Camera pose estimation data
- Opening Delimiter -

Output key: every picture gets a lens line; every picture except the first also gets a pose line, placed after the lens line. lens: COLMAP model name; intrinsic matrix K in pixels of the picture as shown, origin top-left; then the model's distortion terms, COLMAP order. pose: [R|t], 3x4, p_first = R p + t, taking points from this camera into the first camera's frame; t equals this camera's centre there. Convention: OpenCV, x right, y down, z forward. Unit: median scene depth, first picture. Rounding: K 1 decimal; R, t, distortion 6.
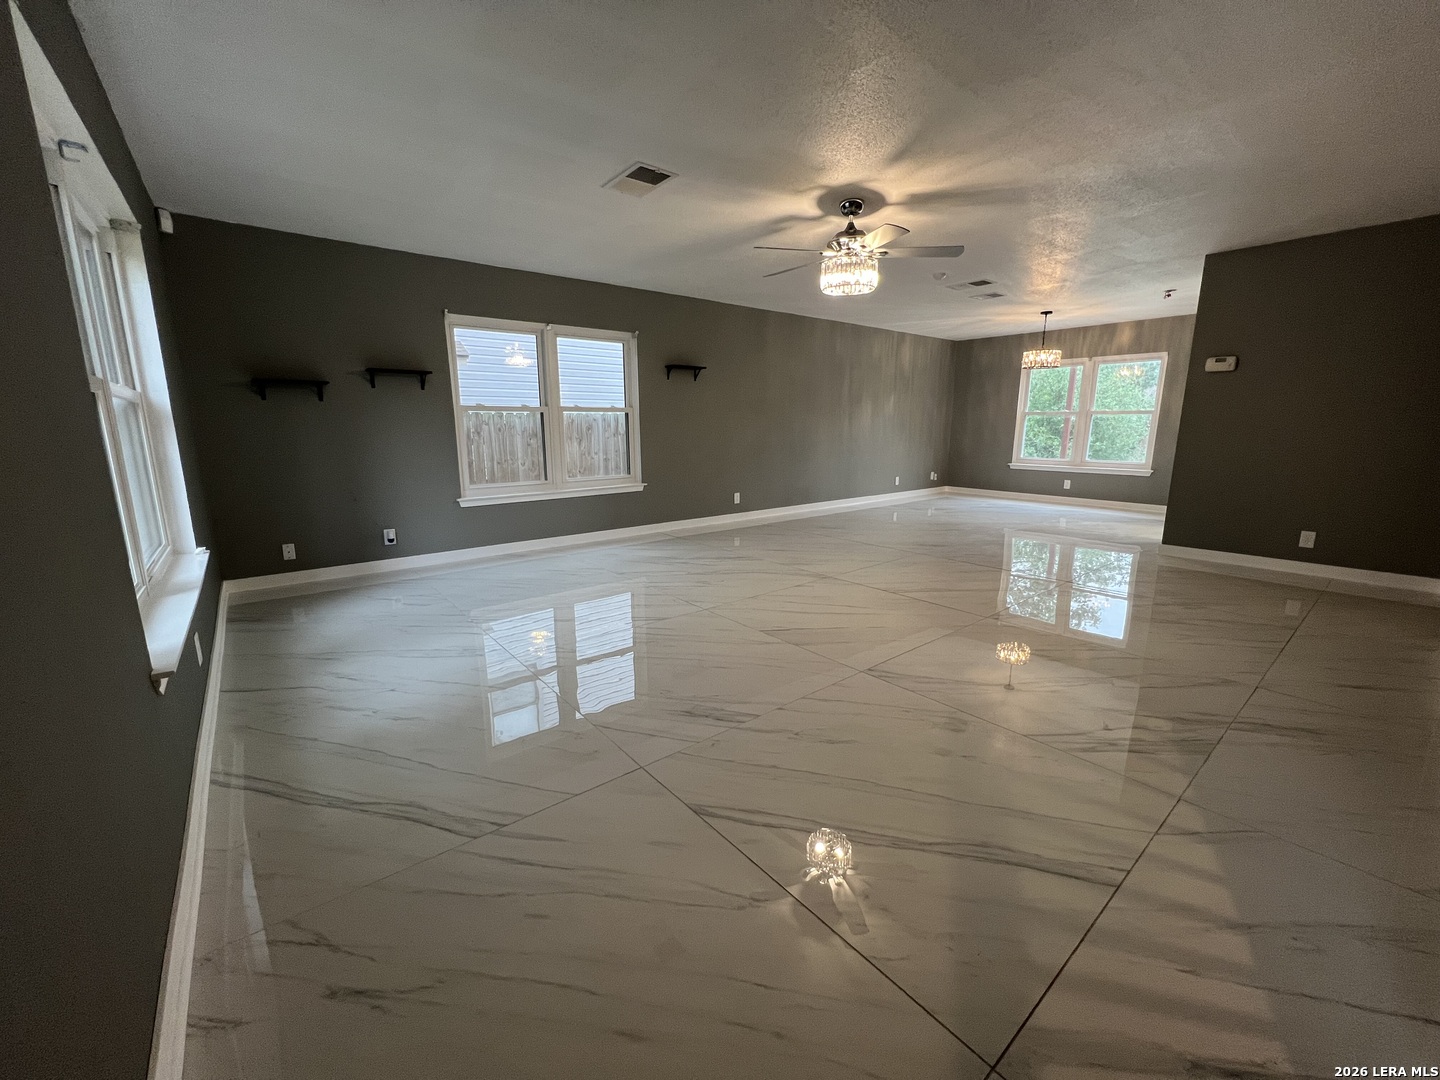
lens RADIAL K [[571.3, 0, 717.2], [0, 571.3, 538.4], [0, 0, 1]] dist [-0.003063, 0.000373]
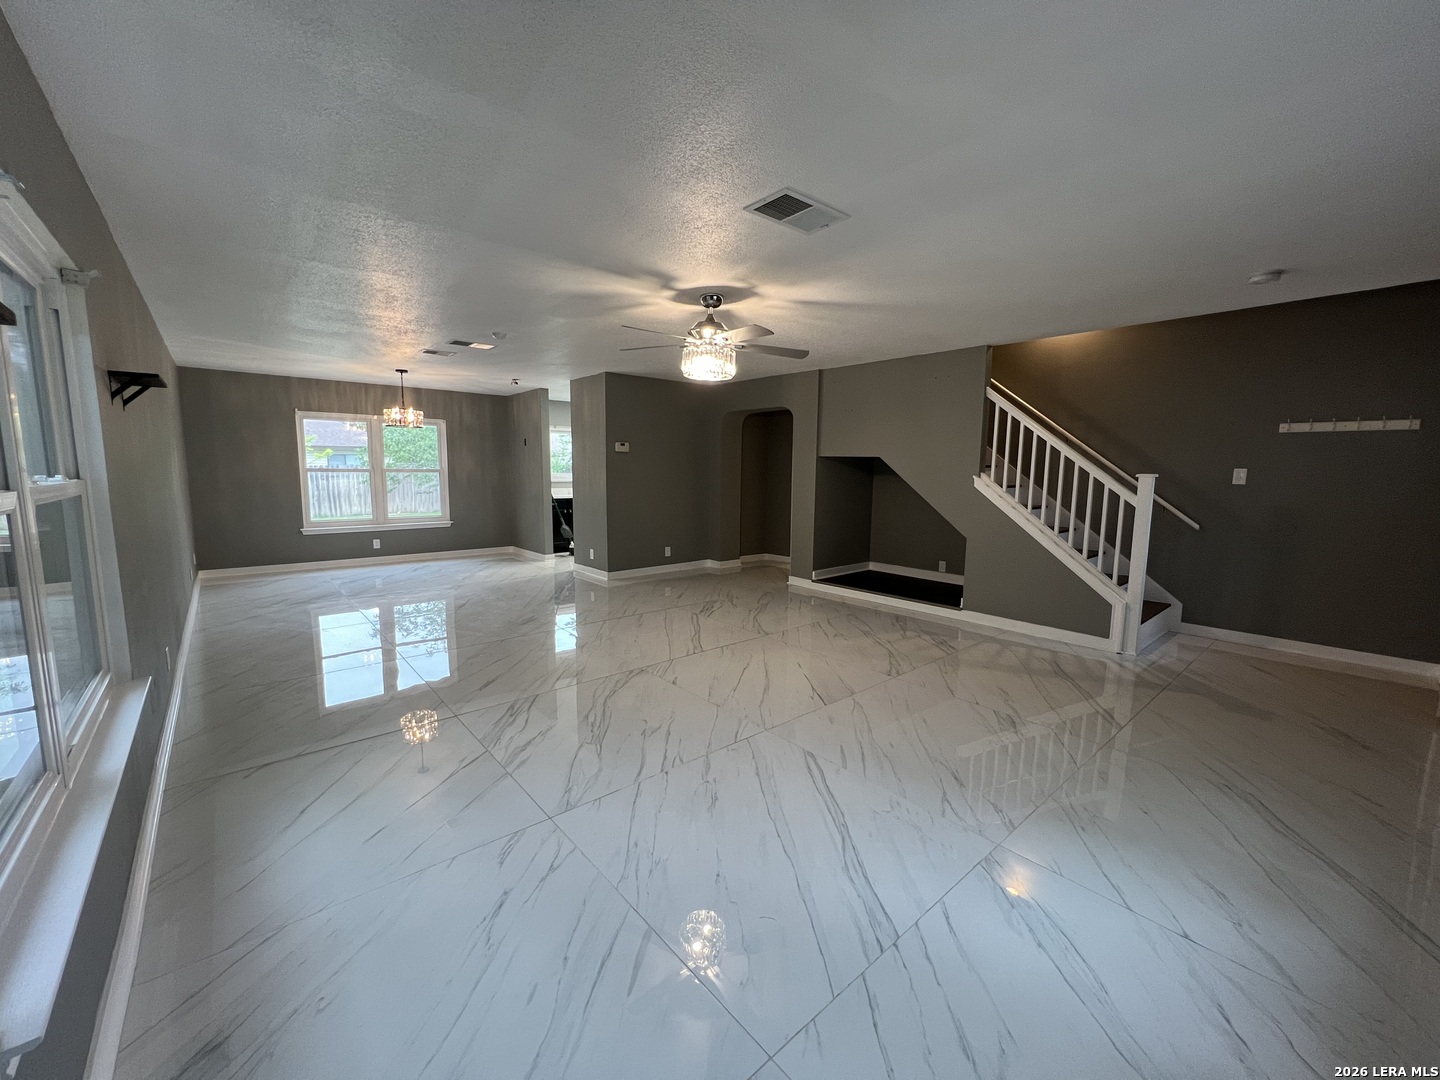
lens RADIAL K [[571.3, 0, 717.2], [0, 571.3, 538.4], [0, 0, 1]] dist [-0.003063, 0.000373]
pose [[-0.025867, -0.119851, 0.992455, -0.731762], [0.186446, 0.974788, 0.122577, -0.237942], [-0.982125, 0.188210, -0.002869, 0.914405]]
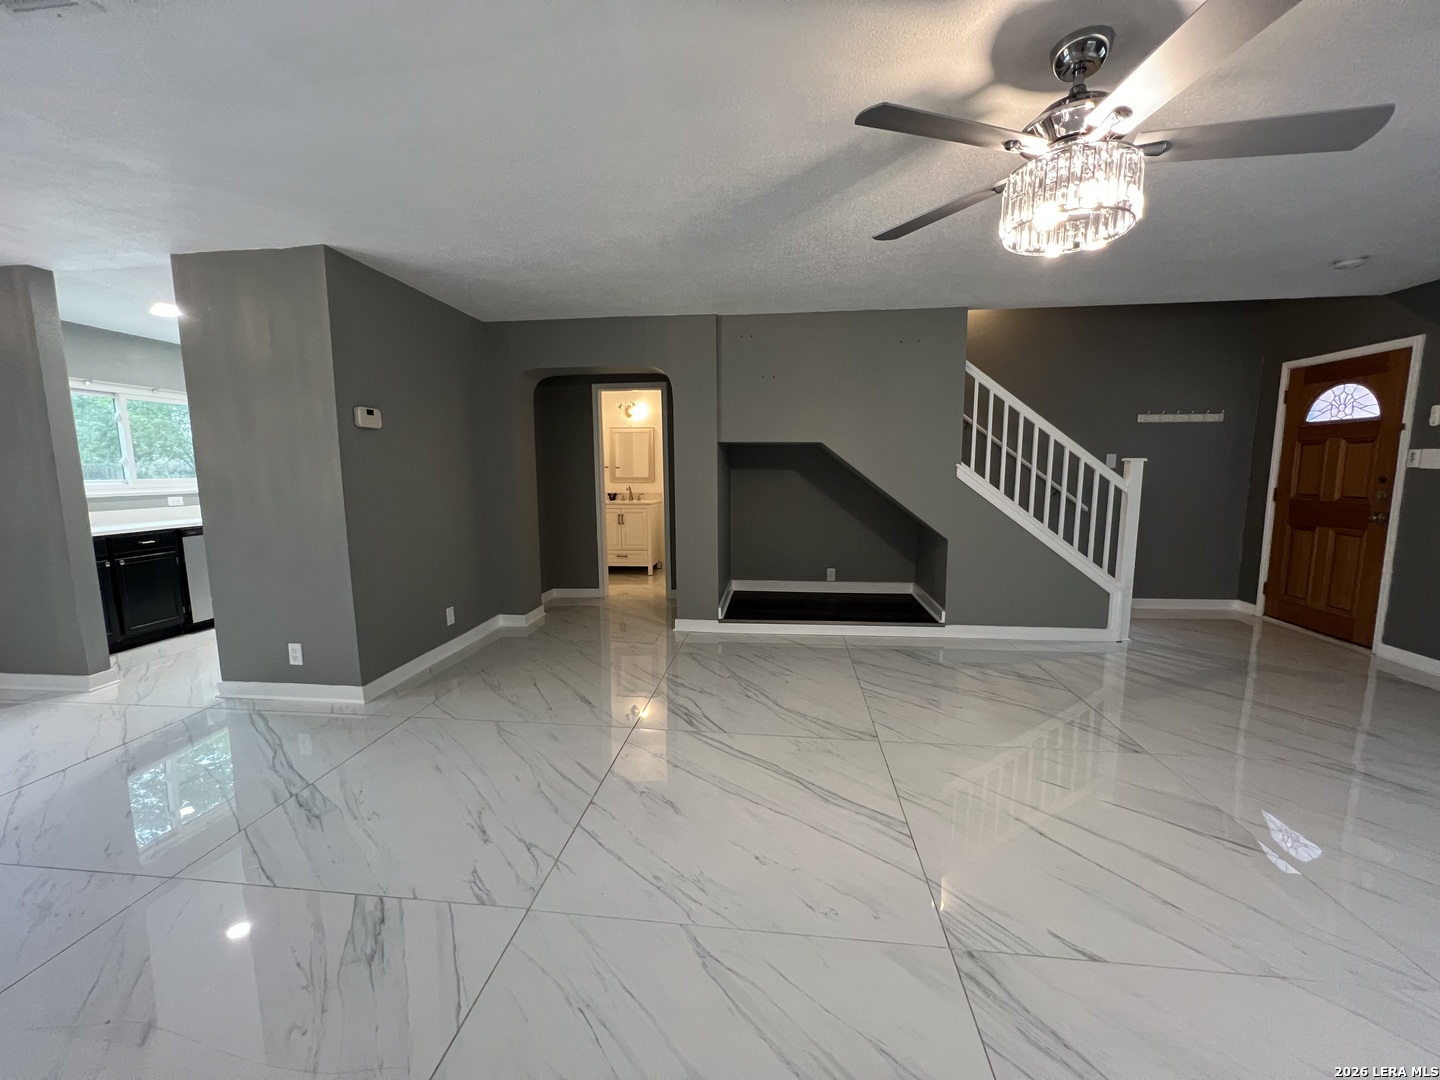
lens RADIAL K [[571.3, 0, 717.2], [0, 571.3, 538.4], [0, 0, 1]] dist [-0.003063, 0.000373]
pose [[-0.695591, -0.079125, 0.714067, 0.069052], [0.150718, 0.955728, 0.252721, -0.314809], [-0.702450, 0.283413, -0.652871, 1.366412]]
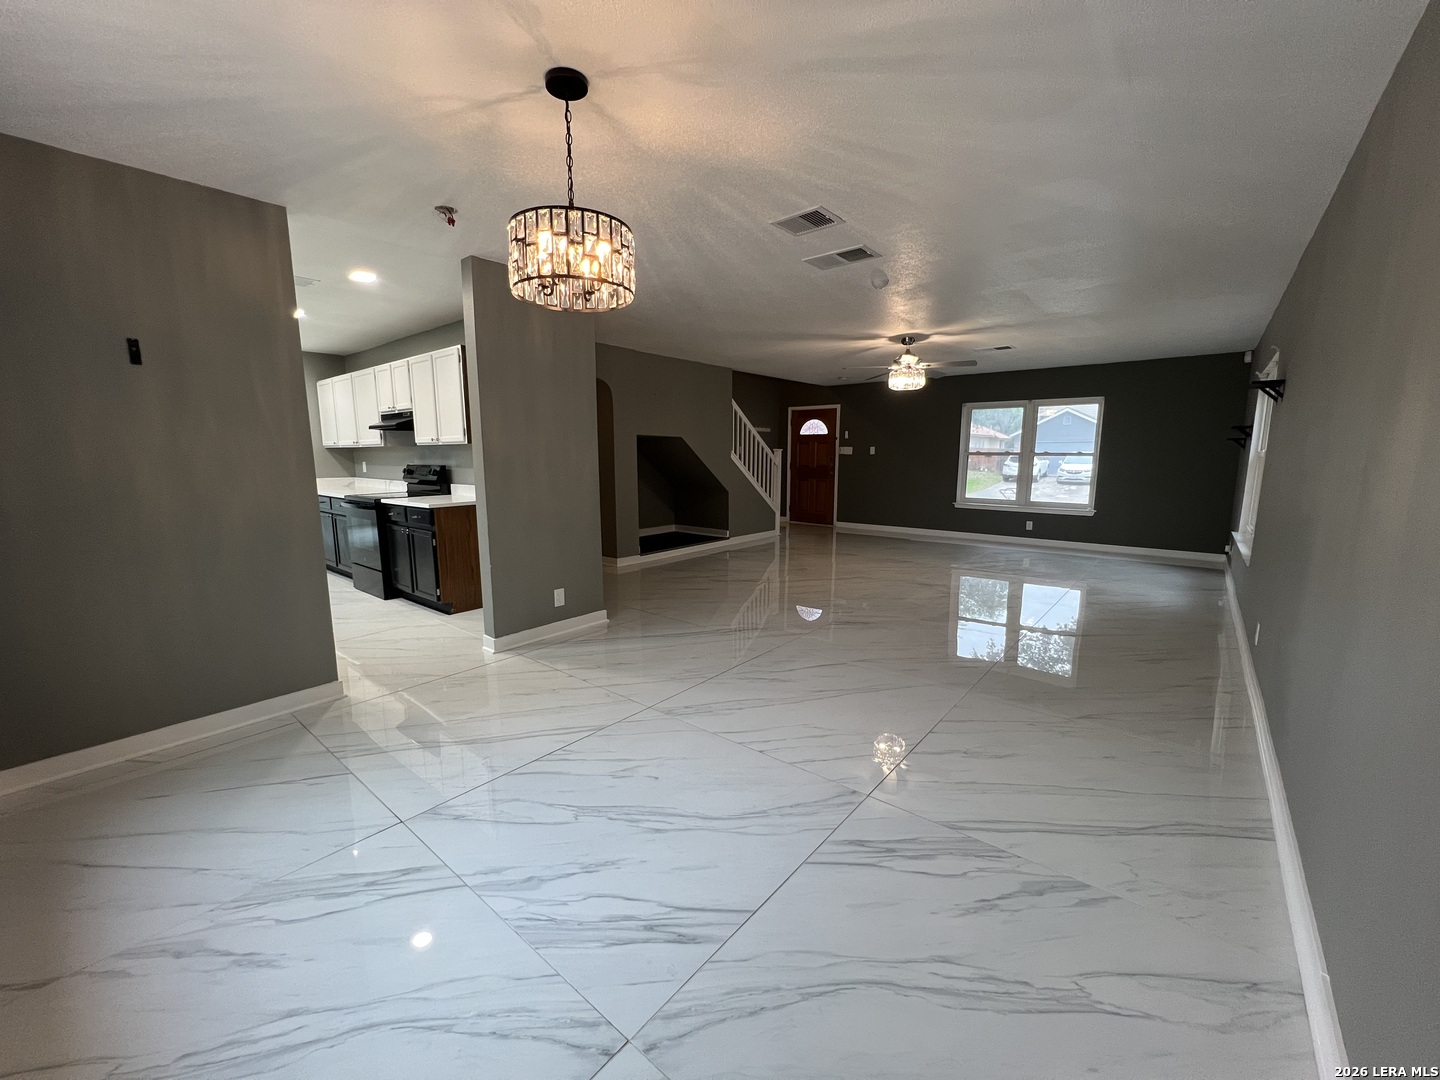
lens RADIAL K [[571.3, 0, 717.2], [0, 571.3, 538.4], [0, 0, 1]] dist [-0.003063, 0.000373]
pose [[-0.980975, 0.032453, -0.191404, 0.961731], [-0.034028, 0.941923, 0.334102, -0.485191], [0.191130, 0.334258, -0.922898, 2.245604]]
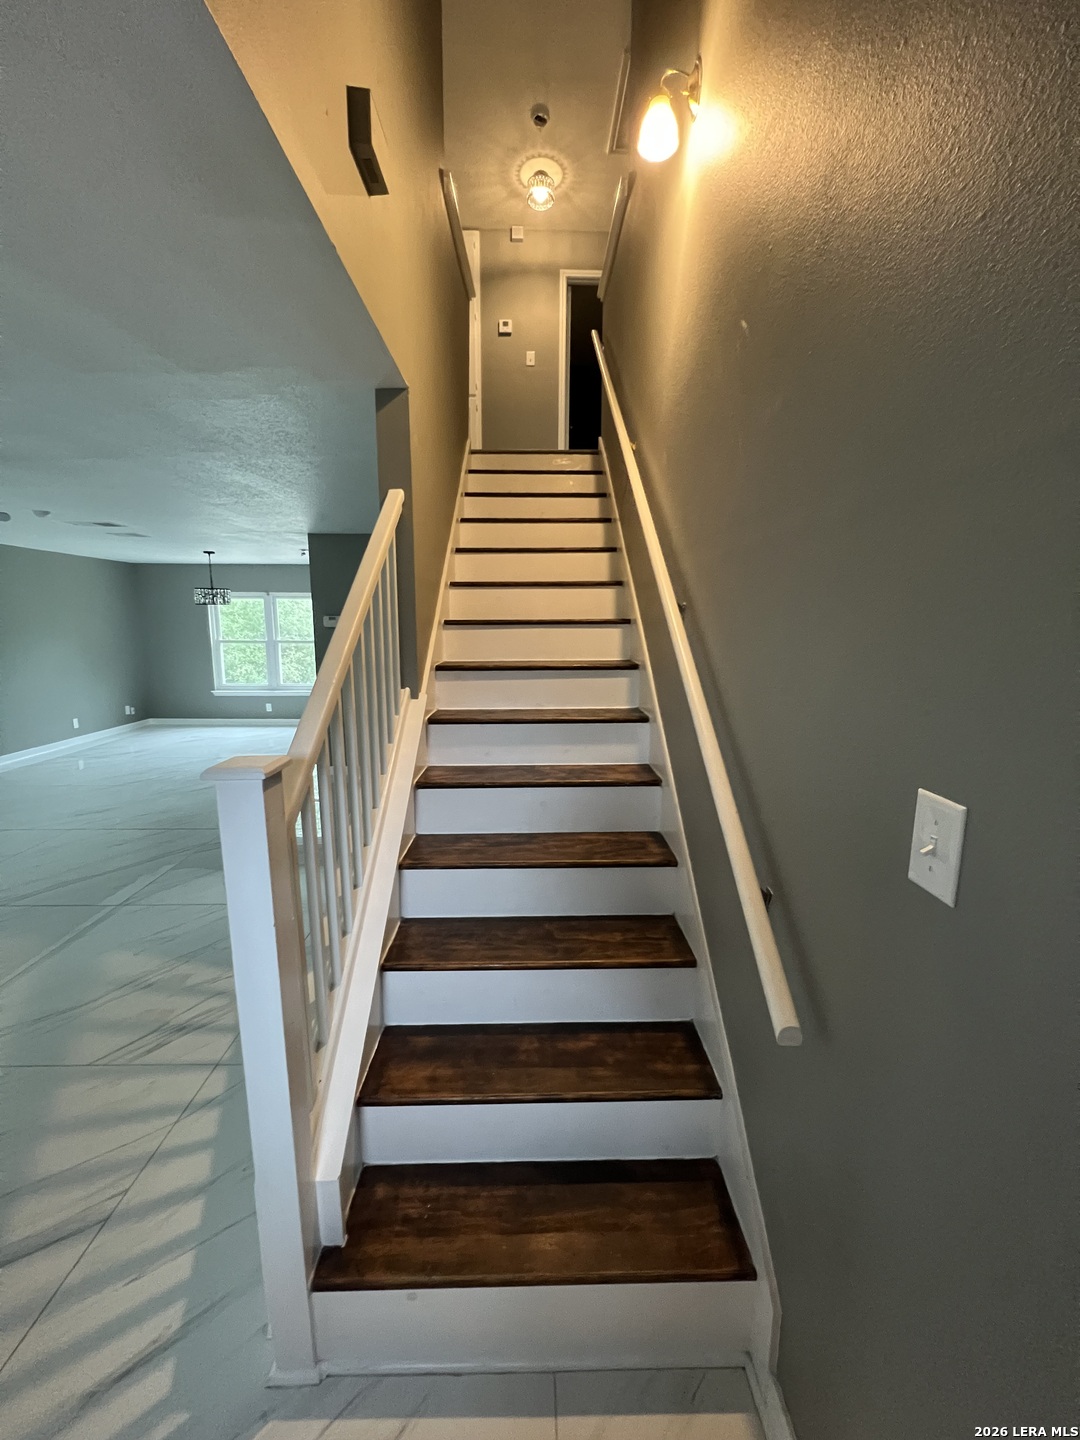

- Closing Delimiter -

◆ **What is being asked**
With the images excluded, output every record verbatim.

◆ **Written solution**
Output key: every picture gets a lens line; every picture except the first also gets a pose line, placed after the lens line. lens: COLMAP model name; intrinsic matrix K in pixels of the picture as shown, origin top-left; then the model's distortion terms, COLMAP order. pose: [R|t], 3x4, p_first = R p + t, taking points from this camera into the first camera's frame; t equals this camera's centre there. Convention: OpenCV, x right, y down, z forward. Unit: median scene depth, first picture. Rounding: K 1 decimal; R, t, distortion 6.
lens RADIAL K [[571.3, 0, 717.2], [0, 571.3, 538.4], [0, 0, 1]] dist [-0.003063, 0.000373]
lens RADIAL K [[571.3, 0, 717.2], [0, 571.3, 538.4], [0, 0, 1]] dist [-0.003063, 0.000373]
pose [[-0.025867, -0.119851, 0.992455, -0.731762], [0.186446, 0.974788, 0.122577, -0.237942], [-0.982125, 0.188210, -0.002869, 0.914405]]
lens RADIAL K [[571.3, 0, 717.2], [0, 571.3, 538.4], [0, 0, 1]] dist [-0.003063, 0.000373]
pose [[-0.695591, -0.079125, 0.714067, 0.069052], [0.150718, 0.955728, 0.252721, -0.314809], [-0.702450, 0.283413, -0.652871, 1.366412]]
lens RADIAL K [[571.3, 0, 717.2], [0, 571.3, 538.4], [0, 0, 1]] dist [-0.003063, 0.000373]
pose [[-0.980975, 0.032453, -0.191404, 0.961731], [-0.034028, 0.941923, 0.334102, -0.485191], [0.191130, 0.334258, -0.922898, 2.245604]]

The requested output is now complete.